─── EXTRACTED DATA ───
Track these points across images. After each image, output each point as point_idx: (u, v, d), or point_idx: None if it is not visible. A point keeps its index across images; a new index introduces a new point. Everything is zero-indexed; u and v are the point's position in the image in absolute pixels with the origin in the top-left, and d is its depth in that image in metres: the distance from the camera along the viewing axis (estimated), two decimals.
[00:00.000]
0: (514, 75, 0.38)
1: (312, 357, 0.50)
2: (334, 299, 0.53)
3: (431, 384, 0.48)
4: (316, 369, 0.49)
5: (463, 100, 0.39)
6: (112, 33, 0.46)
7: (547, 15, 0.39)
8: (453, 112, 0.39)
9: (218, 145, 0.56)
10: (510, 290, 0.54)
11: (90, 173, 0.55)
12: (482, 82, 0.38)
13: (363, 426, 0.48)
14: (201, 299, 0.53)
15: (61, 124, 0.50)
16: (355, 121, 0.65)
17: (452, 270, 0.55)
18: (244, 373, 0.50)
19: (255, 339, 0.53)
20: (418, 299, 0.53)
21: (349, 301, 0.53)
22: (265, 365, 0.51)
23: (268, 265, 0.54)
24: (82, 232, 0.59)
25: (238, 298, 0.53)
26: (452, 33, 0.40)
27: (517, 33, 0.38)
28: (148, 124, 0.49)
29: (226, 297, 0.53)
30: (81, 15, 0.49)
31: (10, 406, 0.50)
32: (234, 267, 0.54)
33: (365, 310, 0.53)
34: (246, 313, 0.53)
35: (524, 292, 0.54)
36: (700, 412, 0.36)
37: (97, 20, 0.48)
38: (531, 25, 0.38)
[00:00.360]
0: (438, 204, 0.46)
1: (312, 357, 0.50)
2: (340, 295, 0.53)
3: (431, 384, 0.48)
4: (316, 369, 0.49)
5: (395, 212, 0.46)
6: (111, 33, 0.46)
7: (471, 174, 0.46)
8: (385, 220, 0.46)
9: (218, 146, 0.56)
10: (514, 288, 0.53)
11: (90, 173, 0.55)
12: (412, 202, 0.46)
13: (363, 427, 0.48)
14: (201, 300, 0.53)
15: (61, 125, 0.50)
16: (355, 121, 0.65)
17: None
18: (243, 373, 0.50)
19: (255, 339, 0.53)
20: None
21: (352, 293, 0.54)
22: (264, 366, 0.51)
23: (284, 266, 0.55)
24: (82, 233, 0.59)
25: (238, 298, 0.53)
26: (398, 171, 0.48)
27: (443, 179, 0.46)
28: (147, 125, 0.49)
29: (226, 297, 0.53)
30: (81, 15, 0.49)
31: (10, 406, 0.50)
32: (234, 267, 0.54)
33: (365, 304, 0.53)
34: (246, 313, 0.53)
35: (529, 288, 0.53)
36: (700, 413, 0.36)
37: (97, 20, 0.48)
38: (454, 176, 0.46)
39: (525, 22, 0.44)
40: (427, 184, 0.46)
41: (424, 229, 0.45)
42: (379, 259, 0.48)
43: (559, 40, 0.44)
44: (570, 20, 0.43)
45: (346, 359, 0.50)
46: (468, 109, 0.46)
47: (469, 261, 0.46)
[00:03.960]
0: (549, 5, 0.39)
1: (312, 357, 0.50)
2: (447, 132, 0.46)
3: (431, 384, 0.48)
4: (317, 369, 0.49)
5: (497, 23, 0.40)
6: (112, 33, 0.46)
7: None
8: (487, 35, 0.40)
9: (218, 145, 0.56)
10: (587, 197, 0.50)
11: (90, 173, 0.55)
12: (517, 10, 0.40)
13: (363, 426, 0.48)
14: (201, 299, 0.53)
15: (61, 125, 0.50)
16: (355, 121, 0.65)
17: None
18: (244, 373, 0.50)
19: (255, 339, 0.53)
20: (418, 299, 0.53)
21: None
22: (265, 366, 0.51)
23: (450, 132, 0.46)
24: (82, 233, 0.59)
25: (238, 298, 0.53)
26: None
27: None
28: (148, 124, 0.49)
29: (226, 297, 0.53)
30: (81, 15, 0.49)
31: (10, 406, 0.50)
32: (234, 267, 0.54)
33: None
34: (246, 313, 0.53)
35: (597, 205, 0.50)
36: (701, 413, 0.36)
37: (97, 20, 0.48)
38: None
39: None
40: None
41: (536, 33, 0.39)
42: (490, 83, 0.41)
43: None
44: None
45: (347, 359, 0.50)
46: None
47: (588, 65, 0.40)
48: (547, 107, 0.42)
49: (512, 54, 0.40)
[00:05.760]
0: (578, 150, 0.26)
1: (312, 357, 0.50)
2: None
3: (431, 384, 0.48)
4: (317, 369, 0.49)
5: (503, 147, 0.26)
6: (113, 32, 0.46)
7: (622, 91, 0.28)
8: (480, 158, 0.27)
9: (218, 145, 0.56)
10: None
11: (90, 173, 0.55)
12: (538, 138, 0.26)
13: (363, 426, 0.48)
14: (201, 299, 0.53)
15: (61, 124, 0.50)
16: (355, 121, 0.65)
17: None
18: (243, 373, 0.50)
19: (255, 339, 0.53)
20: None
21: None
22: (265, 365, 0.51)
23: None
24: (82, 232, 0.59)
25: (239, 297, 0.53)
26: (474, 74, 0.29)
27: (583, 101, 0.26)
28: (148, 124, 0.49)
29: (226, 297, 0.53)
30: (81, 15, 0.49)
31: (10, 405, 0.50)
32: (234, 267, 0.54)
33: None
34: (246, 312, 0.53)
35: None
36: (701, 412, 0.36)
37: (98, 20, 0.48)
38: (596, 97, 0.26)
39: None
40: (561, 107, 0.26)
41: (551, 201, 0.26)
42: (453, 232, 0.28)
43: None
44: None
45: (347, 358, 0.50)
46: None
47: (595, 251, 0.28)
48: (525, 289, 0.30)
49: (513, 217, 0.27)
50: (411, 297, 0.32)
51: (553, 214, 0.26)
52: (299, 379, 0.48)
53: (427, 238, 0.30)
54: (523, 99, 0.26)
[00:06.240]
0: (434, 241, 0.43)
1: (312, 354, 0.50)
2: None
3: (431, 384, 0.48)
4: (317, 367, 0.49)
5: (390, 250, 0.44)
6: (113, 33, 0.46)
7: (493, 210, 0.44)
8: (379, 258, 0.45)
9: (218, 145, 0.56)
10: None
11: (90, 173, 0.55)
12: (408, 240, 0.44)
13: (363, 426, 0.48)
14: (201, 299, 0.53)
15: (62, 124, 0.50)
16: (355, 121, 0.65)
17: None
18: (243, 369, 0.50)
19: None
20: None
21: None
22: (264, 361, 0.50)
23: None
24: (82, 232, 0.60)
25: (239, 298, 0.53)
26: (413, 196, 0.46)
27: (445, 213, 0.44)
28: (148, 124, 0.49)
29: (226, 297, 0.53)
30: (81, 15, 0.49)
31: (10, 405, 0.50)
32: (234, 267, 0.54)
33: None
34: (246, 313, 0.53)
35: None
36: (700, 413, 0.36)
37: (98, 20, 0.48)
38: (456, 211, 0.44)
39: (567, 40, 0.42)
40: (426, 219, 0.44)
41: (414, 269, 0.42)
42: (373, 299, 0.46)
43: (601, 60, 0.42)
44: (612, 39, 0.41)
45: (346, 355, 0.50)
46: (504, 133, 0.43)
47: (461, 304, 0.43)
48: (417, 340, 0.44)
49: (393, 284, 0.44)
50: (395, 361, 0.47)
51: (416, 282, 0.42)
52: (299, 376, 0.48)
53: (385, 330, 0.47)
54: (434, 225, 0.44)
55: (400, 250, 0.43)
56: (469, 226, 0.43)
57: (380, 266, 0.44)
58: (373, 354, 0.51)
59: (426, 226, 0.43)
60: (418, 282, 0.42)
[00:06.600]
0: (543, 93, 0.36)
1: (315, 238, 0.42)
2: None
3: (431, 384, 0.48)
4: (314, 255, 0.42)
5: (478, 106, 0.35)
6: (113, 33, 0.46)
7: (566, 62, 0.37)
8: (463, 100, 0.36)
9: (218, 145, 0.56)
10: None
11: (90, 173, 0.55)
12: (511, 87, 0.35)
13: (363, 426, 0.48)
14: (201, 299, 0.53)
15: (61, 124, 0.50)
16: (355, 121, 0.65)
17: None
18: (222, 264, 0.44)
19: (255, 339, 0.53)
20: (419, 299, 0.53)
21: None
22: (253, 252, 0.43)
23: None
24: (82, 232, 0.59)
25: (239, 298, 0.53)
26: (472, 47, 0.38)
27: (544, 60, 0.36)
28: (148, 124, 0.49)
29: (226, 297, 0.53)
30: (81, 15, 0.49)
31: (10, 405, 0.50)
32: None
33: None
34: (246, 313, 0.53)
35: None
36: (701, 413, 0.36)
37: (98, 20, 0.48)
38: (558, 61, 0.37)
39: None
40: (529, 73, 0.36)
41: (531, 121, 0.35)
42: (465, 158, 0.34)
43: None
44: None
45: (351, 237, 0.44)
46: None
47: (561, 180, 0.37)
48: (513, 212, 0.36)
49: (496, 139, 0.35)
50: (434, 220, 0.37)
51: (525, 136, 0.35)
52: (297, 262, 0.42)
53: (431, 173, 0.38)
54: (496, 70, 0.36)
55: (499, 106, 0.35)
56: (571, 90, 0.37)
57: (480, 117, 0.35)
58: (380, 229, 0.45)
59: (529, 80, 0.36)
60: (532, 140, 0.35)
───
─── EXTRACTED DATA ───
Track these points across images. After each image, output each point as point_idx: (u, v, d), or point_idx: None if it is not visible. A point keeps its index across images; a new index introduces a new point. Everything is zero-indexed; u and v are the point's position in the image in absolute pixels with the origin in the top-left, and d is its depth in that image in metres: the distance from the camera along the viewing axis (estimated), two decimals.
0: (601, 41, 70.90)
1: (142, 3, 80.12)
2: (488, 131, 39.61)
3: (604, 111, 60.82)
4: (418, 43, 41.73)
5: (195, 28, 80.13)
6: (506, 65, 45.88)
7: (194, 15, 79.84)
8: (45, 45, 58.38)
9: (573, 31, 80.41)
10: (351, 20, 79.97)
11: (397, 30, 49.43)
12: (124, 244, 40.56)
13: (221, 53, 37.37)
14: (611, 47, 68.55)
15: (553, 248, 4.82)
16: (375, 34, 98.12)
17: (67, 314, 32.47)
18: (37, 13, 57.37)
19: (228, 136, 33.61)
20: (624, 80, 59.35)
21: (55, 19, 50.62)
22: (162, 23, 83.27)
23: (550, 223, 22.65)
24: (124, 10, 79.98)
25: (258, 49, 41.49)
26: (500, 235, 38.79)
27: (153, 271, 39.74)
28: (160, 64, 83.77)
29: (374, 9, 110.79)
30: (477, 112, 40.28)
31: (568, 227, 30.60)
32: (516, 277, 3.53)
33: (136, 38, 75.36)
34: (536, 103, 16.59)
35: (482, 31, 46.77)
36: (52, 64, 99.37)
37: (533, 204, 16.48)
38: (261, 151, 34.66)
───
EXERCISE: Please copy the lines above from the line with "31: (568, 227, 30.60)" up to and including the line with "38: (261, 151, 34.66)", exactly as written and with nothing else.

RESPONSE TO THIS EXERCISE:
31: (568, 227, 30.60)
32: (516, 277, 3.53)
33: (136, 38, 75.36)
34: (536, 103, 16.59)
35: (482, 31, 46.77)
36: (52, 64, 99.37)
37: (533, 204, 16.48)
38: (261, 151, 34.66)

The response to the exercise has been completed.